Why can’t people abandon their aspiration for a harbour view and move to an eminently affordable house in Tamworth, Deputy Prime Minister Barnaby Joyce asked in his deeply superficial contribution to the national affordability debate.

The answer is that the jobs are in the cities. There are fewer jobs in Tamworth, as there are in all Australian regional towns.

To buy a house you need a job. A worker on $75,000 a year with no dependants or credit card debt can borrow $512,000 for housing on this income. That would buy this income earner a good house in Tamworth, but at current prices, only a studio or one-bedroom apartment over-looking an industrial bin (forget the harbour view) in Sydney. You can add in Melbourne, Brisbane, Adelaide, Perth and Hobart to this calculation with some variations.

Young couples, each in full-time work, can combine their incomes to go deeper into debt to acquire their first home, and many do. But the barriers to entry remain extortionate, leading to the recent ‘smashed avocado’ kerfuffle where a demographer provocateur, Bernard Salt, lamented that millennials now preferred to spend $22 on this delicacy rather than save up for a house deposit.

Young people have given up, staying at home with mum and dad or sharing accommodation indefinitely, well past their student days.

What are legislators for?

Treasurer Scott Morrison has been fact-finding in London to see how the UK has addressed the affordability problem. A package of measures could come in the May federal budget. In spite of dissent from some Liberal MPs, any reform is not expected to include confronting the market distortion of negative gearing.
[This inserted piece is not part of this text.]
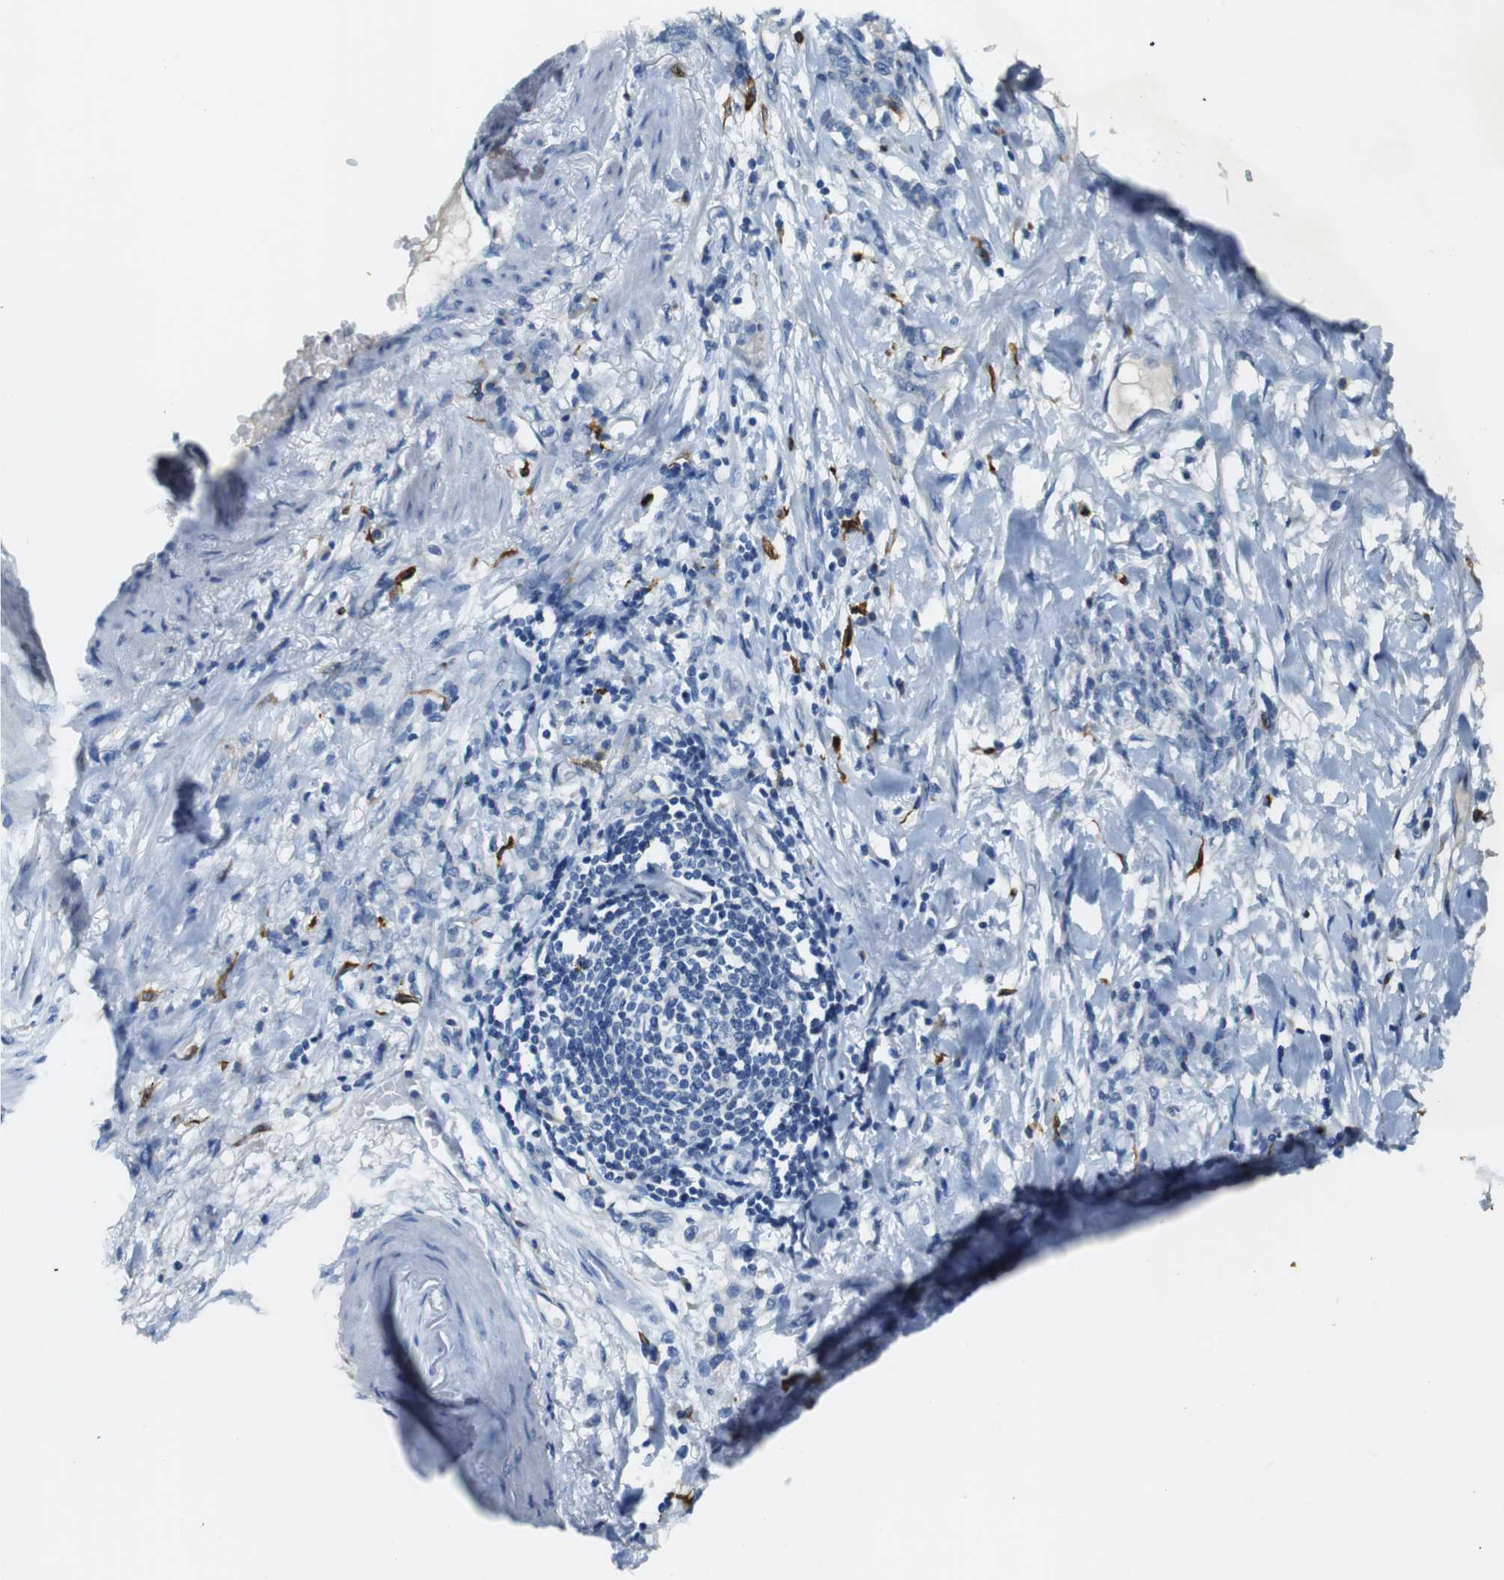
{"staining": {"intensity": "negative", "quantity": "none", "location": "none"}, "tissue": "stomach cancer", "cell_type": "Tumor cells", "image_type": "cancer", "snomed": [{"axis": "morphology", "description": "Adenocarcinoma, NOS"}, {"axis": "topography", "description": "Stomach, lower"}], "caption": "A high-resolution image shows immunohistochemistry (IHC) staining of stomach adenocarcinoma, which reveals no significant staining in tumor cells. Brightfield microscopy of immunohistochemistry stained with DAB (3,3'-diaminobenzidine) (brown) and hematoxylin (blue), captured at high magnification.", "gene": "CD320", "patient": {"sex": "male", "age": 88}}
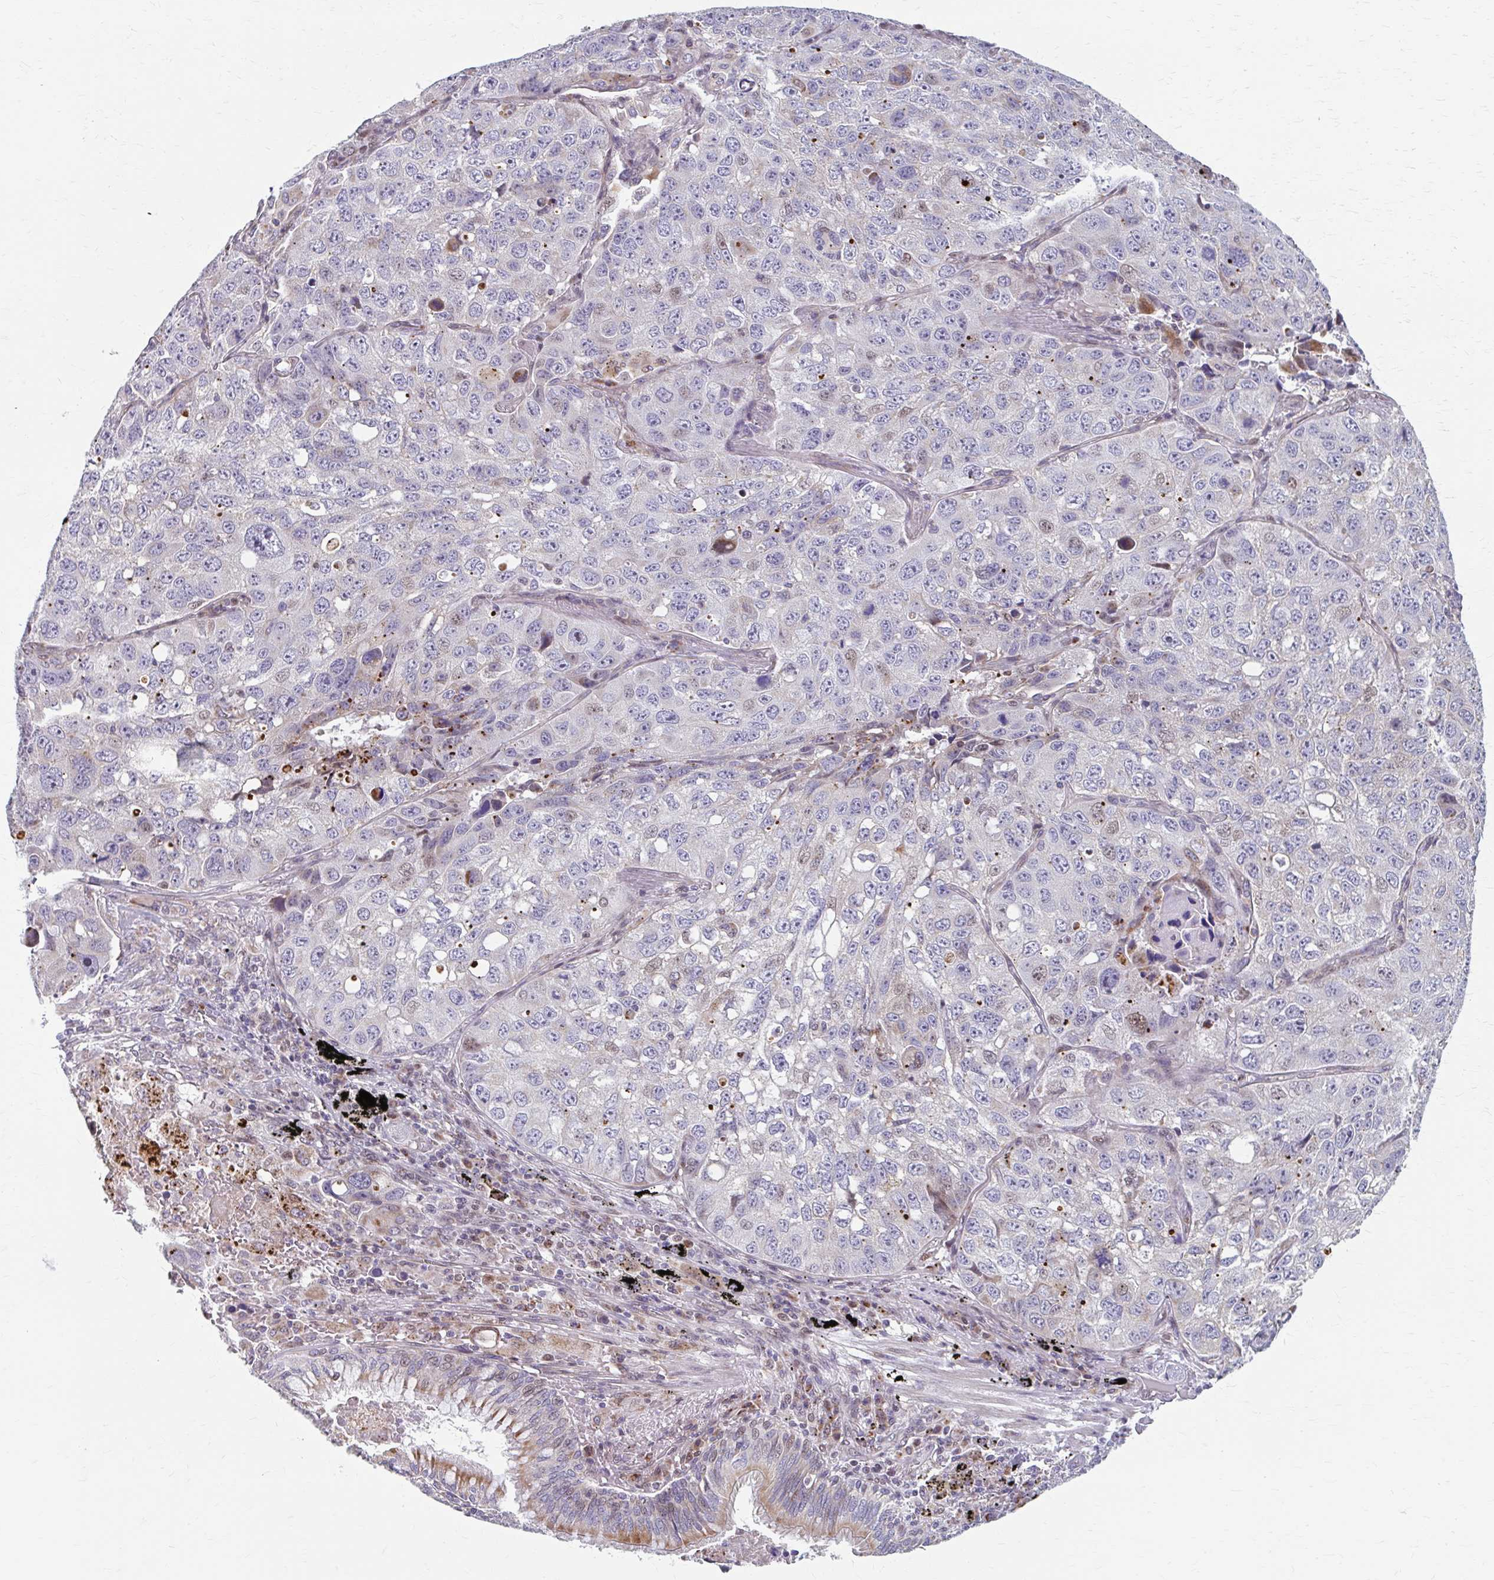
{"staining": {"intensity": "weak", "quantity": "<25%", "location": "cytoplasmic/membranous"}, "tissue": "lung cancer", "cell_type": "Tumor cells", "image_type": "cancer", "snomed": [{"axis": "morphology", "description": "Squamous cell carcinoma, NOS"}, {"axis": "topography", "description": "Lung"}], "caption": "High magnification brightfield microscopy of lung squamous cell carcinoma stained with DAB (3,3'-diaminobenzidine) (brown) and counterstained with hematoxylin (blue): tumor cells show no significant expression.", "gene": "BEAN1", "patient": {"sex": "male", "age": 60}}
Premier Berejiklian is gathering insights from the fine policy minds available to her in the NSW government and is expected to announce some lever-pulling soon. First-home buyers’ grants and stamp duty holiday concessions can help to get more young people deposit-ready to buy, but they compete in already hot markets further pushing up prices.

The answer is in legislation. This will be derided as ‘a nanny state’ solution by ideologues and rapacious developers but with the market having so demonstrably failed to deliver the dream of home ownership for ‘average, hard-working people’, now is the time for a state plan. After all, what are legislators for? Do they always have to stand around, thumb in bum and mind in neutral? Why do we pay their salaries and helicopter expenses?

Let us now see if Premier Berejiklian is prepared to enact laws to establish state-wide inclusionary zoning for affordable housing. This has been done in London and New York. This would establish a public land register for affordable and social housing. The Greater Sydney Commission, a NSW planning agency headed by Lucy Turnbull, has already recommended government mandating six district plans for affordable housing for low-income households ranging from $42,300 to $67,600 per year.

The Committee for Sydney, a think tank, has proposed that under-utilised land could be slugged with higher taxes to get private owners to release it from their speculative ‘land banking’ grip. Most affordable housing in London, both freehold and rental, is high density around transport hubs for easier job access.

In the UK there is a social/affordable housing bond market which could be adapted by the Australian equivalent state-owned housing finance corporations to kick start affordable housing development with the not-for-profit and private sectors including investment-hungry superannuation funds.

So the answer to unaffordable housing in Australia? L-A-W … law.